**Work to complete**
What's needed is an exact copy of all the data below, without pictures.
BEGIN Excerpted records
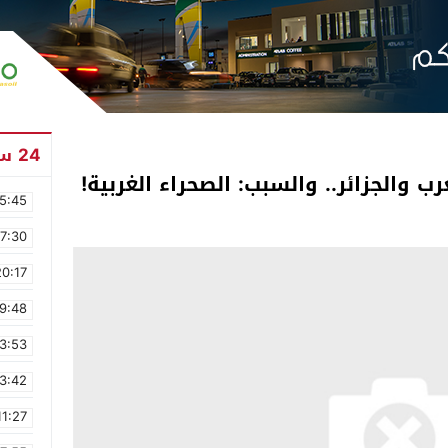
24 ساعة
 والجزائر.. والسبب: الصحراء الغربية!
5:45
17:30
20:17
9:48
3:53
3:42
11:27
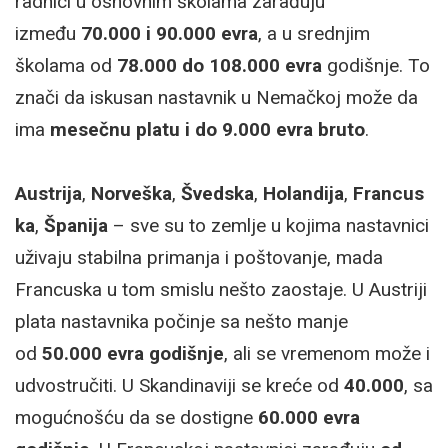
radnici u osnovnim školama zarađuju
između
70.000 i 90.000 evra
, a u srednjim
školama od
78.000 do 108.000 evra
godišnje. To
znači da iskusan nastavnik u Nemačkoj može da
ima
mesečnu platu i do 9.000 evra bruto
.
Austrija
,
Norveška
,
Švedska
,
Holandija
,
Francus
ka
,
Španija
– sve su to zemlje u kojima nastavnici
uživaju stabilna primanja i poštovanje, mada
Francuska u tom smislu nešto zaostaje. U Austriji
plata nastavnika počinje sa nešto manje
od
50.000 evra godišnje
, ali se vremenom može i
udvostručiti. U Skandinaviji se kreće od
40.000
, sa
mogućnošću da se dostigne
60.000 evra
END Excerpted records
**The answer**
24 ساعة
 والجزائر.. والسبب: الصحراء الغربية!
5:45
17:30
20:17
9:48
3:53
3:42
11:27
radnici u osnovnim školama zarađuju
između
70.000 i 90.000 evra
, a u srednjim
školama od
78.000 do 108.000 evra
godišnje. To
znači da iskusan nastavnik u Nemačkoj može da
ima
mesečnu platu i do 9.000 evra bruto
.
Austrija
,
Norveška
,
Švedska
,
Holandija
,
Francus
ka
,
Španija
– sve su to zemlje u kojima nastavnici
uživaju stabilna primanja i poštovanje, mada
Francuska u tom smislu nešto zaostaje. U Austriji
plata nastavnika počinje sa nešto manje
od
50.000 evra godišnje
, ali se vremenom može i
udvostručiti. U Skandinaviji se kreće od
40.000
, sa
mogućnošću da se dostigne
60.000 evra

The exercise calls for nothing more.